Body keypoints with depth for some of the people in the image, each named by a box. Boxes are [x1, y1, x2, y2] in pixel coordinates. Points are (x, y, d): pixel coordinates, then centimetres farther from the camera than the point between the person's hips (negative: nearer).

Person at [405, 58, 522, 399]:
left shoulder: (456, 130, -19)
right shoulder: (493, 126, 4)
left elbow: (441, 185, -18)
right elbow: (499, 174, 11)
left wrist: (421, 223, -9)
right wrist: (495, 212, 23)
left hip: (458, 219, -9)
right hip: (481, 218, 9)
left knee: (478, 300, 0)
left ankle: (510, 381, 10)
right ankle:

## What the exercise asks
Copy out each line of the material above that contains the word "right". Case counts.

## Output
right shoulder: (493, 126, 4)
right elbow: (499, 174, 11)
right wrist: (495, 212, 23)
right hip: (481, 218, 9)
right ankle:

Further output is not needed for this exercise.